Again, we may want those whom the German guidelines identify as holding ‘key positions in basic areas of services of general interest and are responsible for maintaining central state functions’ to have priority access to the vaccine. But such people do not deserve to be prioritised in the way that front-line workers do, even if they do serve the greater public good. It helps, as ever, to set out the ethical framework by which we make pandemic policy decisions.

Much more can be said about the principles and values that underpin our policy decisions and our guidance. The bottom line is that we need to be ethically clear and transparent in what as a society we decide to do and why.
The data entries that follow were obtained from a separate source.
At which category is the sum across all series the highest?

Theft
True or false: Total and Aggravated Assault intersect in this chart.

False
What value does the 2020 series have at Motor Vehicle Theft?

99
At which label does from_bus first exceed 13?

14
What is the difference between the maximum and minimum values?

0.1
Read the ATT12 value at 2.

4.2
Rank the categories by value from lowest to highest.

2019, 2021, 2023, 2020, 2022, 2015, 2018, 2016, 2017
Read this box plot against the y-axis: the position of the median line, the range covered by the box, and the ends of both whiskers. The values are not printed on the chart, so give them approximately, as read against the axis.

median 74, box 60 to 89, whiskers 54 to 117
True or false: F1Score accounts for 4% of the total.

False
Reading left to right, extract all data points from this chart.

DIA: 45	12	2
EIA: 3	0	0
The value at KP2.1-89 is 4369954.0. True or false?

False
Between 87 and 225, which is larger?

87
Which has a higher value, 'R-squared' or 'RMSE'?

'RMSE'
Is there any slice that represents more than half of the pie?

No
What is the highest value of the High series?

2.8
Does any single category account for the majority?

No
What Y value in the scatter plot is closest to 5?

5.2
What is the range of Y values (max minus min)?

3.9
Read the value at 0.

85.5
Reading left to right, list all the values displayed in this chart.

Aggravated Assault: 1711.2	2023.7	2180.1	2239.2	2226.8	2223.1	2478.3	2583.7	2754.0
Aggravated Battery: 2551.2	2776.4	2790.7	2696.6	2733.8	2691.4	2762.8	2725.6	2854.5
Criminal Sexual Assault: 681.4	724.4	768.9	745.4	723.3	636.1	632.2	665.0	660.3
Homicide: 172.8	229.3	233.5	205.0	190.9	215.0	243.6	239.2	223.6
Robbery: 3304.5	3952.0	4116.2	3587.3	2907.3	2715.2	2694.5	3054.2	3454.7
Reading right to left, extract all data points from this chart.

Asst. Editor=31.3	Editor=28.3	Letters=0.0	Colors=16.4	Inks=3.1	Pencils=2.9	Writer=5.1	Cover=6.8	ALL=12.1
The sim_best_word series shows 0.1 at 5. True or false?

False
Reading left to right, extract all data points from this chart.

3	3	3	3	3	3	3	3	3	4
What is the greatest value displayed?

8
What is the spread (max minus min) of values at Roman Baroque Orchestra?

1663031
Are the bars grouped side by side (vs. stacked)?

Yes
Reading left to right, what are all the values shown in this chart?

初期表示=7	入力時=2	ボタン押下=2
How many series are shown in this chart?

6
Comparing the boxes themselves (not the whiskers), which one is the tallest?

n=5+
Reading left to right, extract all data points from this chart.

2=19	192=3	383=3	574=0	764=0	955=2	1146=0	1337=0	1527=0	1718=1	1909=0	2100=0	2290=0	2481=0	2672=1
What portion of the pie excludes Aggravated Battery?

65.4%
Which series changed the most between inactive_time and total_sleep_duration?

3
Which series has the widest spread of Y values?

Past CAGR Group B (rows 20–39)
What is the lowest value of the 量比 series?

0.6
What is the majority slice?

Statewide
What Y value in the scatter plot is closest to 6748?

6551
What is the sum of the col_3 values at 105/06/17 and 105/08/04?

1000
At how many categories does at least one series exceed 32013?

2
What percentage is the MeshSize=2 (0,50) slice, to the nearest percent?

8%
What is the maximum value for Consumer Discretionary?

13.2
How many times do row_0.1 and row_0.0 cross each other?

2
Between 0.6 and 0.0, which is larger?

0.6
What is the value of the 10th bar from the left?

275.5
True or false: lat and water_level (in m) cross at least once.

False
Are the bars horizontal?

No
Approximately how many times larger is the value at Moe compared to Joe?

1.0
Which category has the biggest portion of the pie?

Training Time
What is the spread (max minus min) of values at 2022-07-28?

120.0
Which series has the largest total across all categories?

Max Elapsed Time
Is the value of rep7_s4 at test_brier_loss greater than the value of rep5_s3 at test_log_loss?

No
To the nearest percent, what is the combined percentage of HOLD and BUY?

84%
We need to facilitate the informed discussion of these matters and ensure that our policy is not only fair but is seen to be fair. As for my mother, I am still debating the matter with her.

Dave recently spoke on this topic in a Bioethics Forum - Who First? Allocation of Vaccines against SARS-CoV-2.

Comments (3)

  • Dave Archard   

    Thanks for these comments. I do agree that a vaccine for those in care homes is important for allowing families finally to be together - and at Christmas!

  • Pamela Reid   

    A very interesting and thought- provoking article. My 88 year old mother has also judged she should not be a priority candidate for a vaccine but that it should be given to someone younger. However, she has very much missed being able to interact with my sister's three teenage children (19, 17 and 14 years) who used to visit her daily after school/university and said she will take the vaccine if this enables them to come and visit her regularly again. So the over 80s who have all been 'self isolating' since March see the vaccine as a way to allow them to once again be able to see family.

  • Hilary Sutcliffe   

    Brilliant. I was on to a few of those distinctions, but not all. Very helpful.